* [Provided material]:

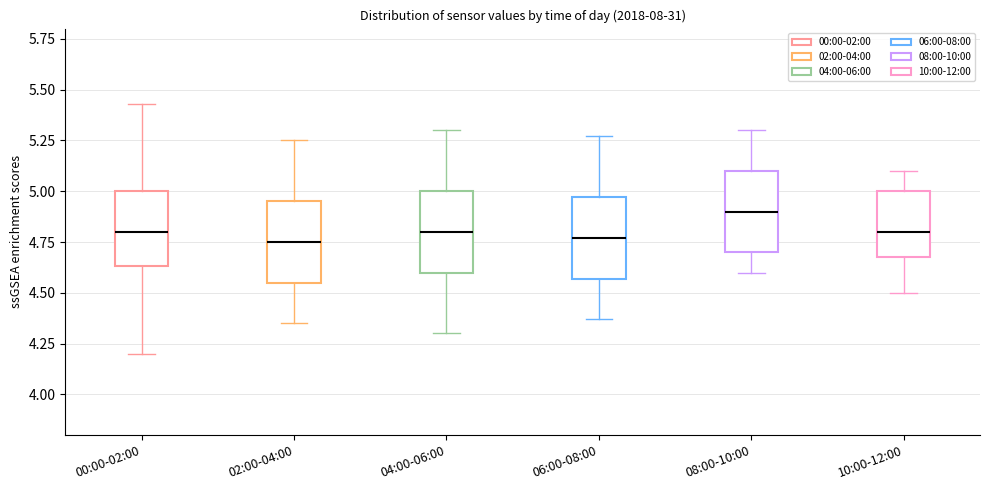

Reading left to right, transcribe this box plot: for each box, give where its median line is, the range the box spans, and where its two whiskers end, as read against the y-axis. The values are not printed on the chart, so give them approximately, as read against the axis.

00:00-02:00: median 4.80, box 4.65 to 5.00, whiskers 4.20 to 5.45
02:00-04:00: median 4.75, box 4.55 to 4.95, whiskers 4.35 to 5.25
04:00-06:00: median 4.80, box 4.60 to 5.00, whiskers 4.30 to 5.30
06:00-08:00: median 4.75, box 4.55 to 4.95, whiskers 4.35 to 5.25
08:00-10:00: median 4.90, box 4.70 to 5.10, whiskers 4.60 to 5.30
10:00-12:00: median 4.80, box 4.70 to 5.00, whiskers 4.50 to 5.10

* [Problem description]: Reproduce the records word for word, beginning with the line that contains "00:00-02:00: median 4.80, box" and continuing through the last line of the records, both included.

* [Result for this exercise]:
00:00-02:00: median 4.80, box 4.65 to 5.00, whiskers 4.20 to 5.45
02:00-04:00: median 4.75, box 4.55 to 4.95, whiskers 4.35 to 5.25
04:00-06:00: median 4.80, box 4.60 to 5.00, whiskers 4.30 to 5.30
06:00-08:00: median 4.75, box 4.55 to 4.95, whiskers 4.35 to 5.25
08:00-10:00: median 4.90, box 4.70 to 5.10, whiskers 4.60 to 5.30
10:00-12:00: median 4.80, box 4.70 to 5.00, whiskers 4.50 to 5.10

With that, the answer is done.